Deprecate Authentication#setAuthenticated

yybmion · yybmion · commit a8ff29dec187 · 2025-03-28T18:23:48.000+09:00
This commit deprecates the Authentication#setAuthenticated method in favor of implementing isAuthenticated(). Closes gh-16668 Signed-off-by: yoobin_mion <113106136+yybmion@users.noreply.github.com.>
diff --git a/core/src/main/java/org/springframework/security/core/Authentication.java b/core/src/main/java/org/springframework/security/core/Authentication.java
@@ -1,5 +1,5 @@
 /*
- * Copyright 2004, 2005, 2006 Acegi Technology Pty Limited
+ * Copyright 2002-2025 the original author or authors.
  *
  * Licensed under the Apache License, Version 2.0 (the "License");
  * you may not use this file except in compliance with the License.
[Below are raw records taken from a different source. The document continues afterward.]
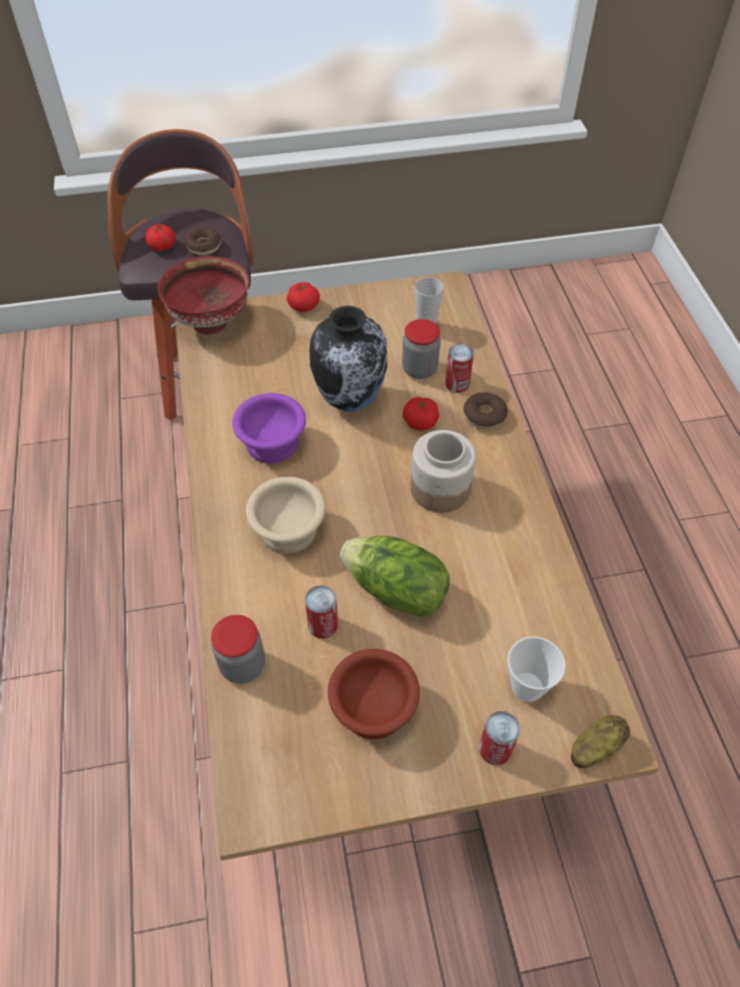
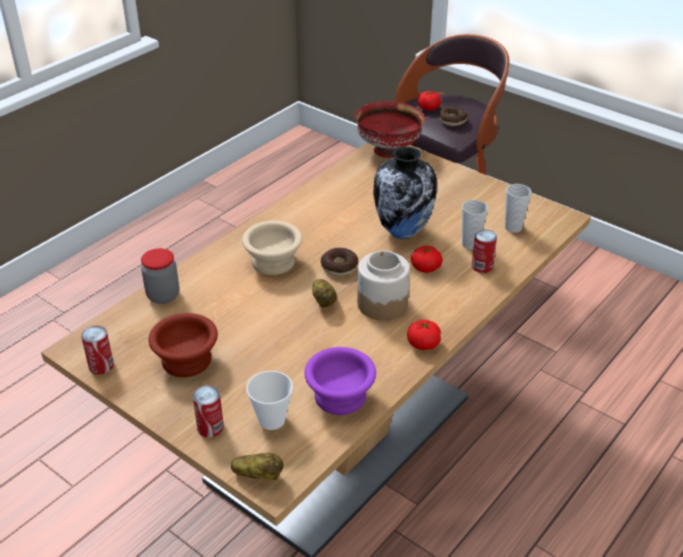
camera: 50 degrees right, 15 degrees down
(270, 442) = (328, 221): purple bowl -> purple bowl (340, 395)
(303, 306) = (453, 174): tomato -> tomato (423, 344)
(323, 625) = (222, 310): can -> can (101, 365)
(393, 529) = (324, 301): none -> potato
(395, 591) = (279, 326): lettuce -> none
(419, 369) = (470, 244): jar -> cup
(484, 416) = (471, 292): donut -> donut (339, 267)

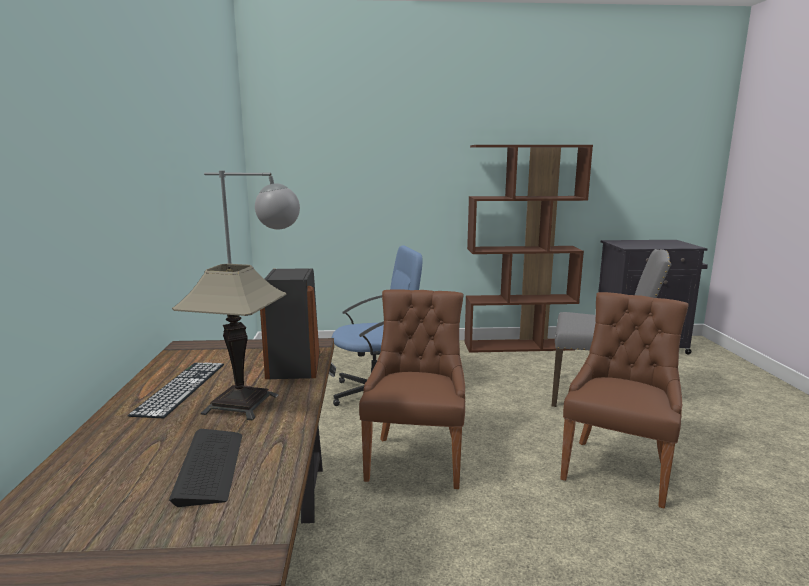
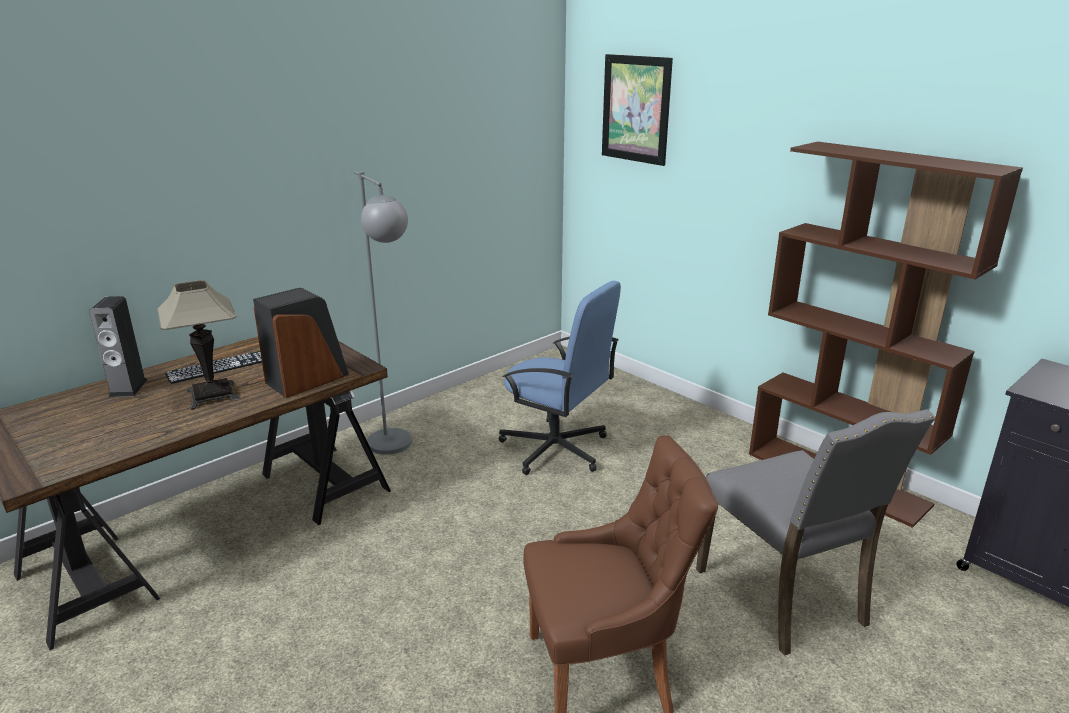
camera: 50 degrees right, 10 degrees up
(117, 443) = (128, 388): none -> speaker
(210, 467) = (116, 427): keyboard -> none
(321, 139) = (636, 109): none -> picture
(416, 459) = (462, 529): brown chair -> none

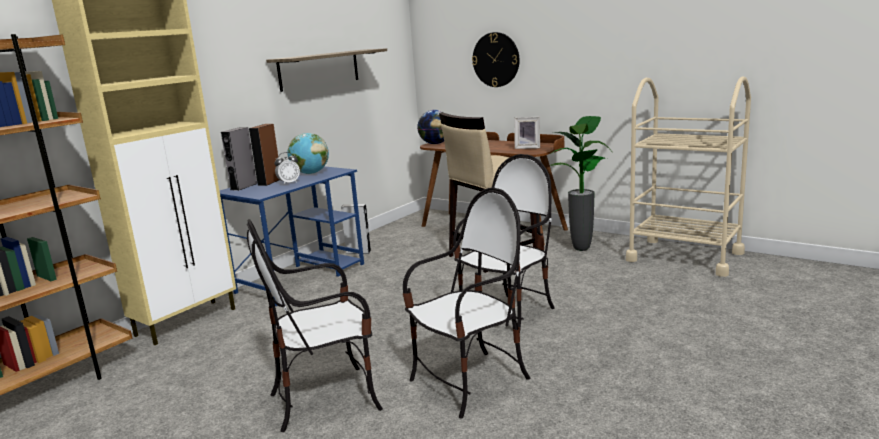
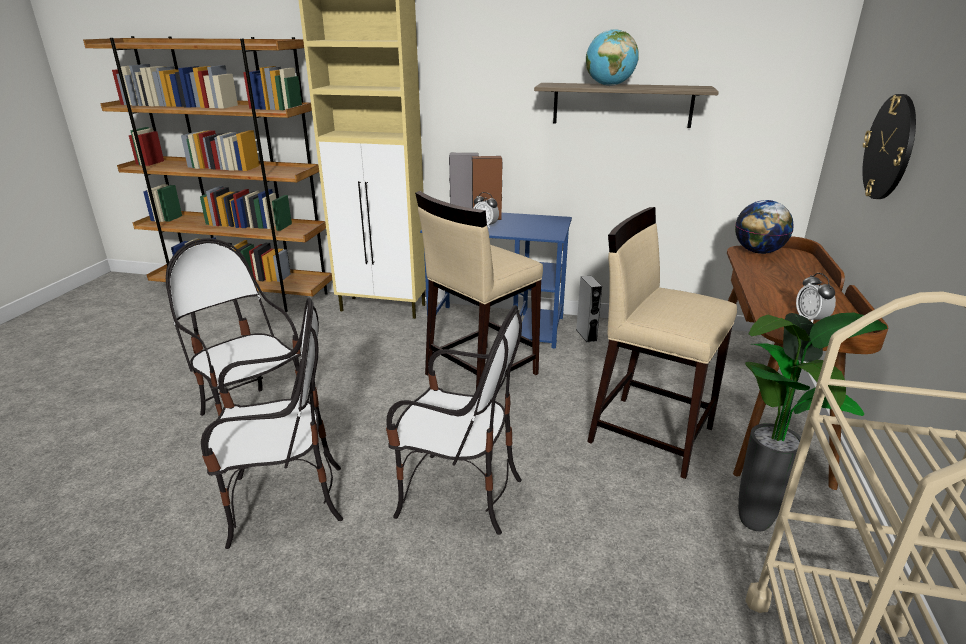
camera: 65 degrees right, 10 degrees up
(310, 173) = (530, 225): globe -> globe (609, 86)
(368, 293) = (480, 374): none -> beige stool
(470, 382) = (284, 503): chair -> chair turned 45 degrees counterclockwise
(527, 147) = (810, 319): picture frame -> alarm clock

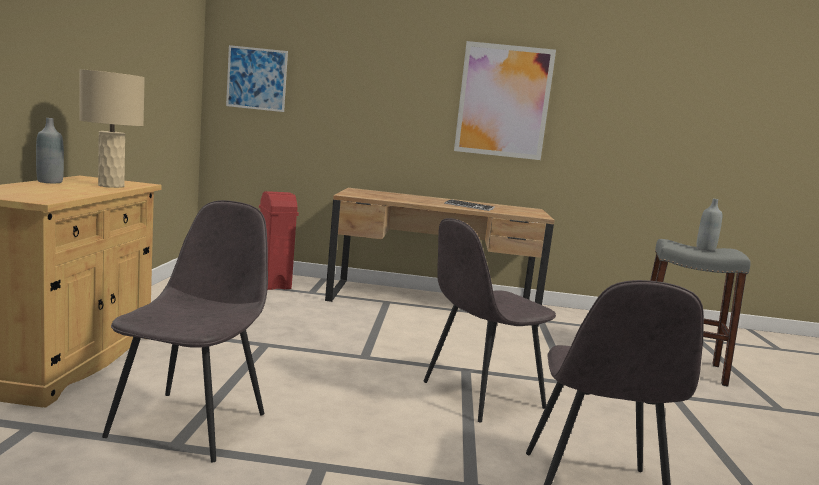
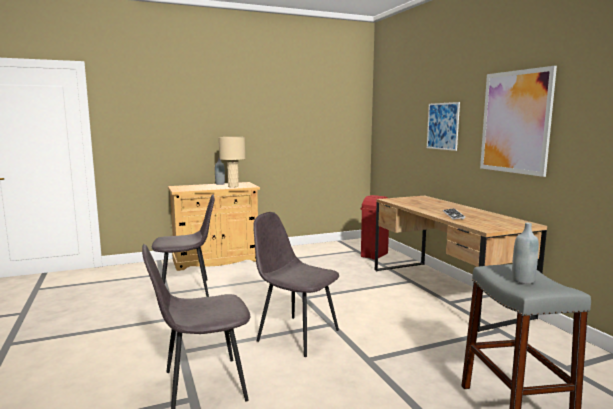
camera: 65 degrees right, 0 degrees up
(257, 79) = (389, 123): picture -> picture (442, 126)

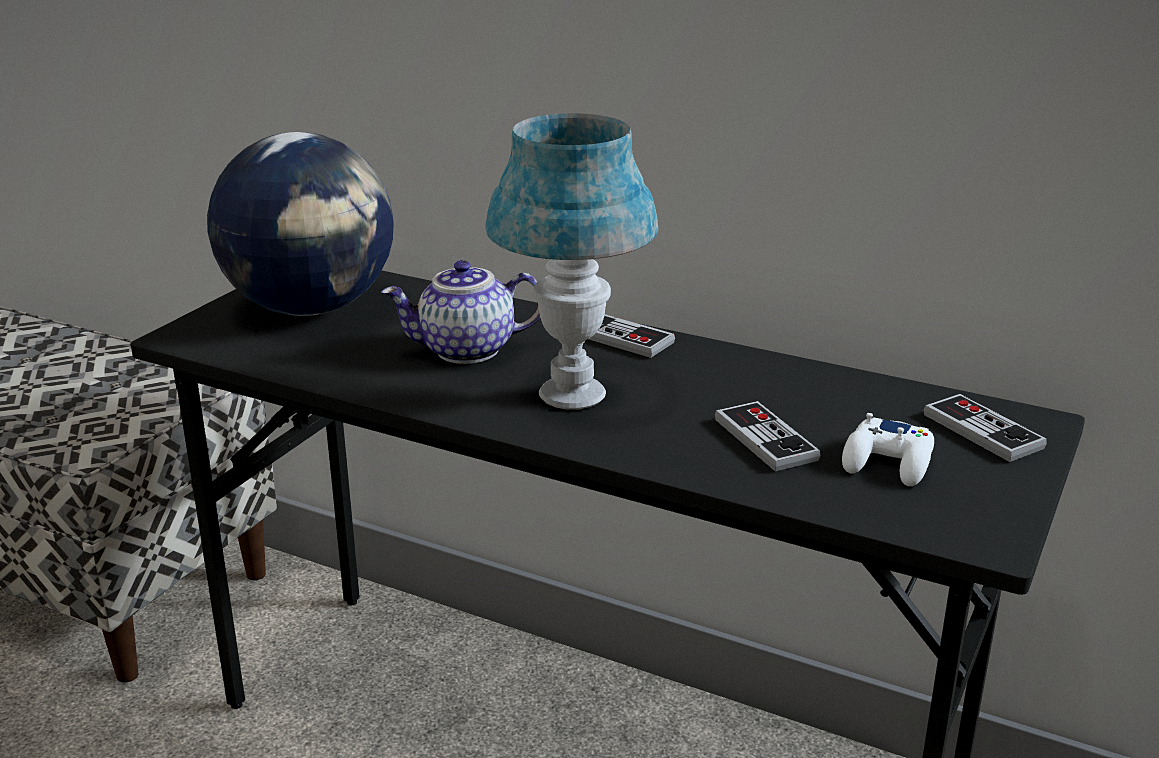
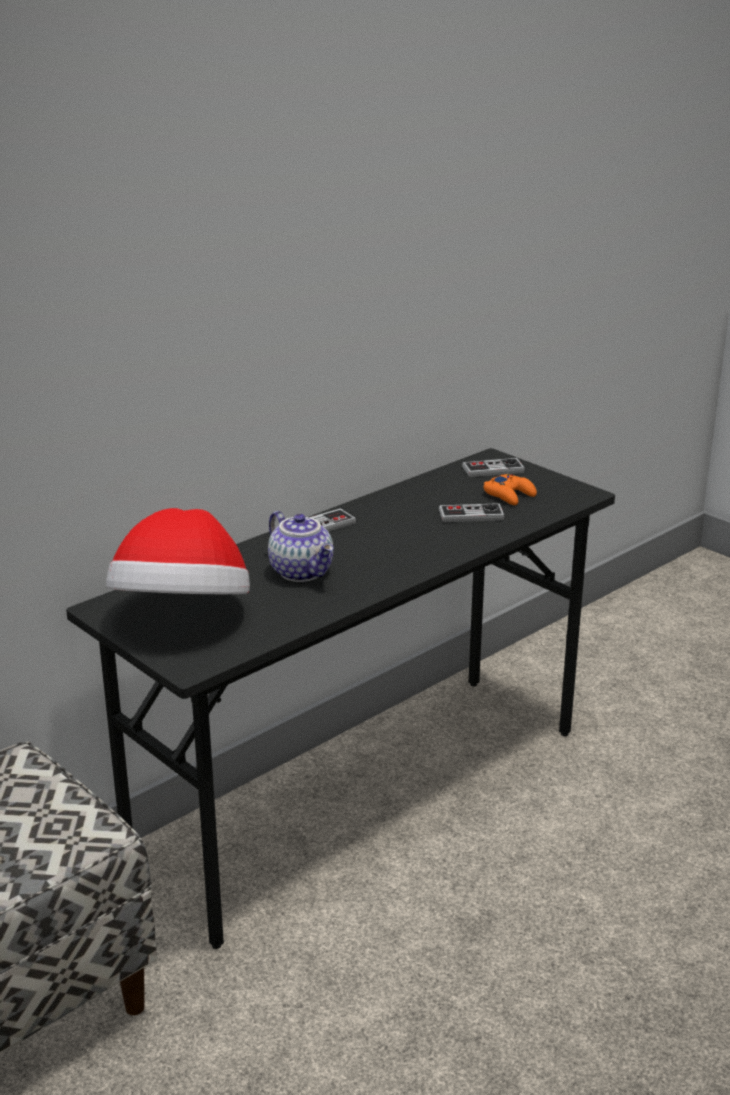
camera: 70 degrees left, 0 degrees up
(311, 308) = (183, 614): globe -> hat
(466, 351) = (303, 572): teapot -> teapot turned 45 degrees counterclockwise
(572, 395) = (388, 551): blue table lamp -> none
(888, 462) = (509, 495): white game controller -> orange game controller

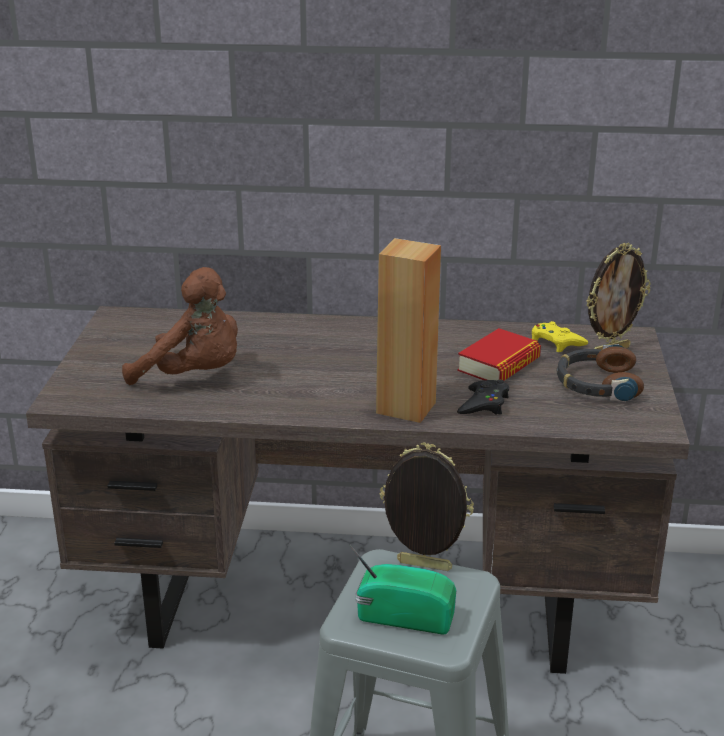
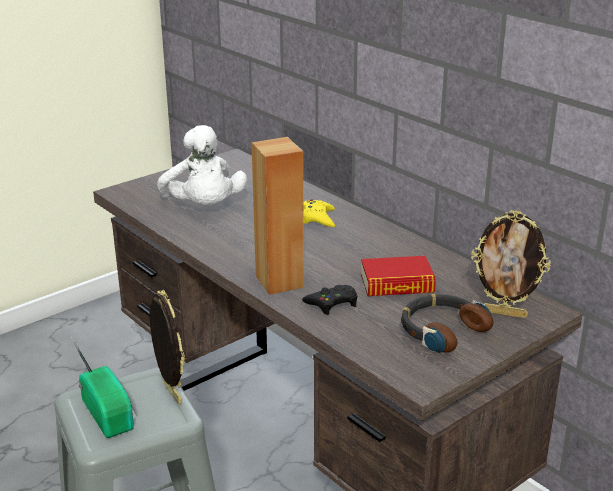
camera: 45 degrees right, 0 degrees up
(194, 376) = (204, 207): brown plush toy -> white plush toy
(556, 342) = (473, 288): yellow game controller -> yellow game controller (318, 218)

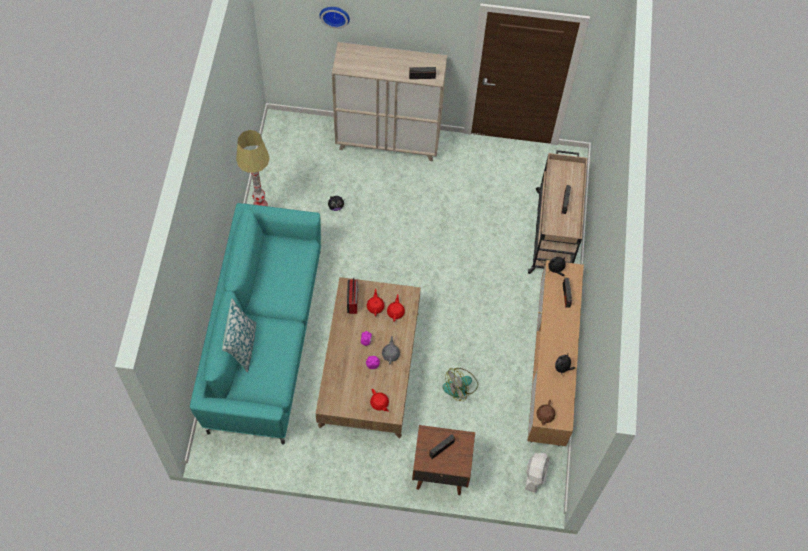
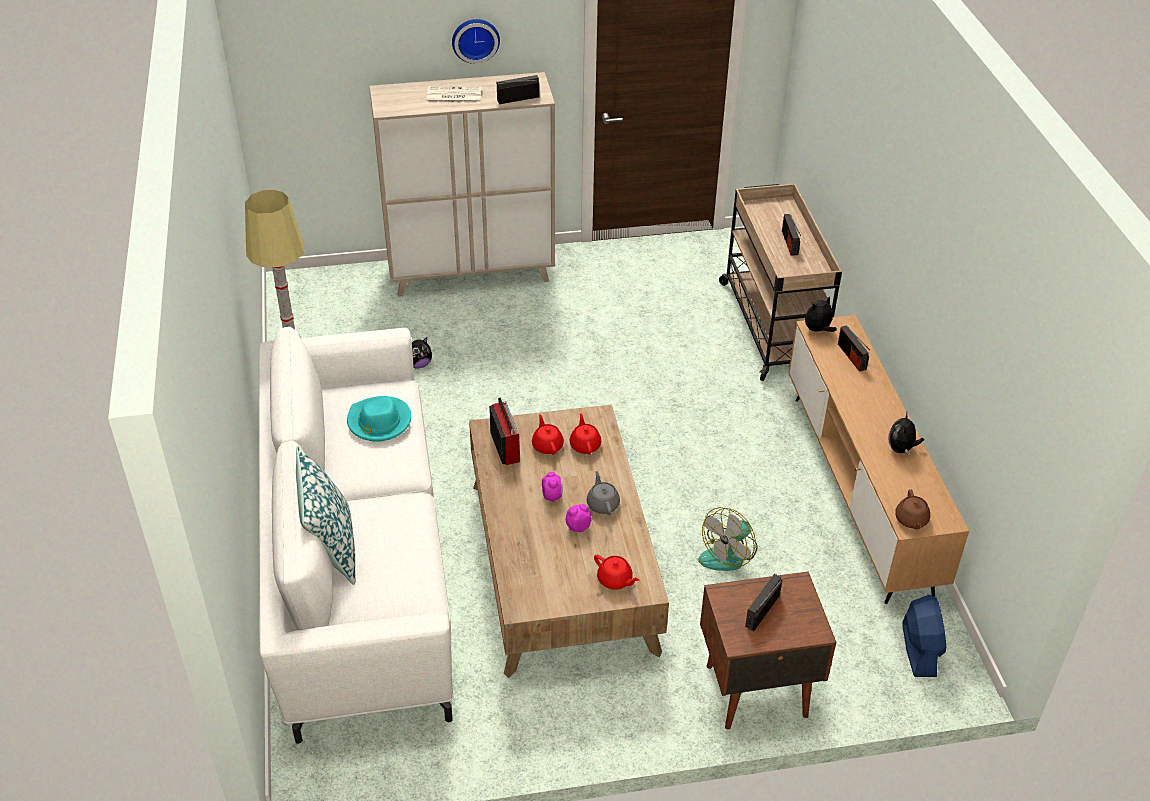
camera: 15 degrees left, 20 degrees down
(264, 338) = (358, 566): turquoise sofa -> white sofa
(288, 269) = (379, 422): none -> turquoise hat
(335, 15) = (359, 31): wall clock -> wall clock (475, 39)
(384, 64) = (453, 96): none -> newspaper
(535, 474) = (919, 649): white fan -> blue fan

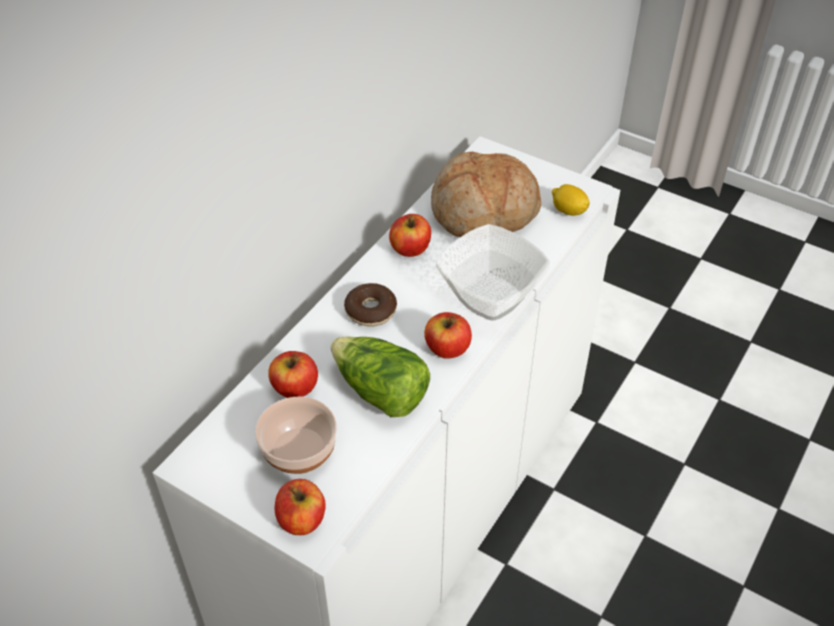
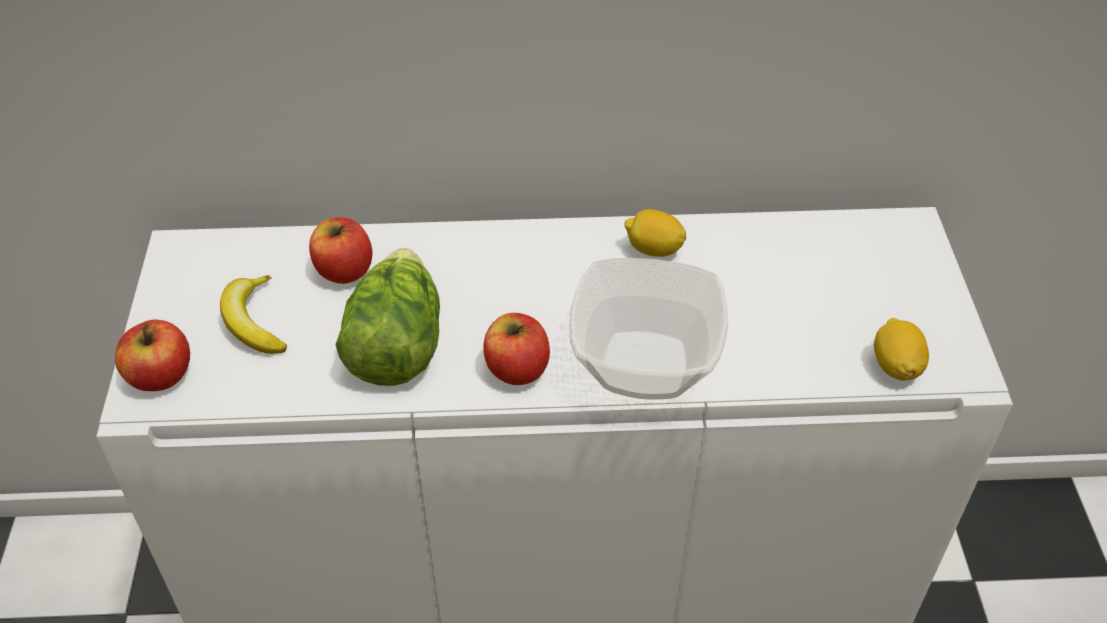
camera: 55 degrees right, 0 degrees up
(298, 451) = (254, 322): bowl -> banana
(370, 311) = (516, 269): donut -> none
(410, 249) = (653, 250): apple -> lemon
(484, 212) = (795, 282): bread -> none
@@ -131,7 +131,9 @@ public interface Authentication extends Principal, Serializable {
 	 * trusted (by passing <code>true</code> as the argument) is rejected due to the
 	 * implementation being immutable or implementing its own alternative approach to
 	 * {@link #isAuthenticated()}
+	 * @deprecated in favor of implementing {@link #isAuthenticated()}
 	 */
+	@Deprecated
 	void setAuthenticated(boolean isAuthenticated) throws IllegalArgumentException;
 
 }
diff --git a/docs/modules/ROOT/pages/migration/authentication.adoc b/docs/modules/ROOT/pages/migration/authentication.adoc
@@ -66,3 +66,54 @@ fun introspector(): OpaqueTokenIntrospector {
 }
 ----
 ======
+
+== Deprecated Authentication#setAuthenticated
+
+The `Authentication#setAuthenticated` method has been deprecated in favor of implementing the `isAuthenticated()` method.
+
+Previously, implementations might use `setAuthenticated` to mark an authentication token as valid:
+
+[source,java]
+----
+Authentication auth = // create authentication
+auth.setAuthenticated(true); // DEPRECATED
+----
+
+Instead, implementations should override the `isAuthenticated()` method to determine authentication validity:
+
+[tabs]
+======
+Java::
++
+[source,java,role="primary"]
+----
+public class MyAuthentication implements Authentication {
+
+	// Other methods...
+
+	@Override
+	public boolean isAuthenticated() {
+		// Custom logic to determine if this authentication is valid
+		return this.validated;
+	}
+}
+----
+
+Kotlin::
++
+[source,kotlin,role="secondary"]
+----
+class MyAuthentication : Authentication {
+
+	// Other methods...
+
+	override fun isAuthenticated(): Boolean {
+		// Custom logic to determine if this authentication is valid
+		return this.validated
+	}
+}
+----
+======
+
+Note that existing implementations will still need to support `setAuthenticated` for backward compatibility,
+but new code should avoid calling this method.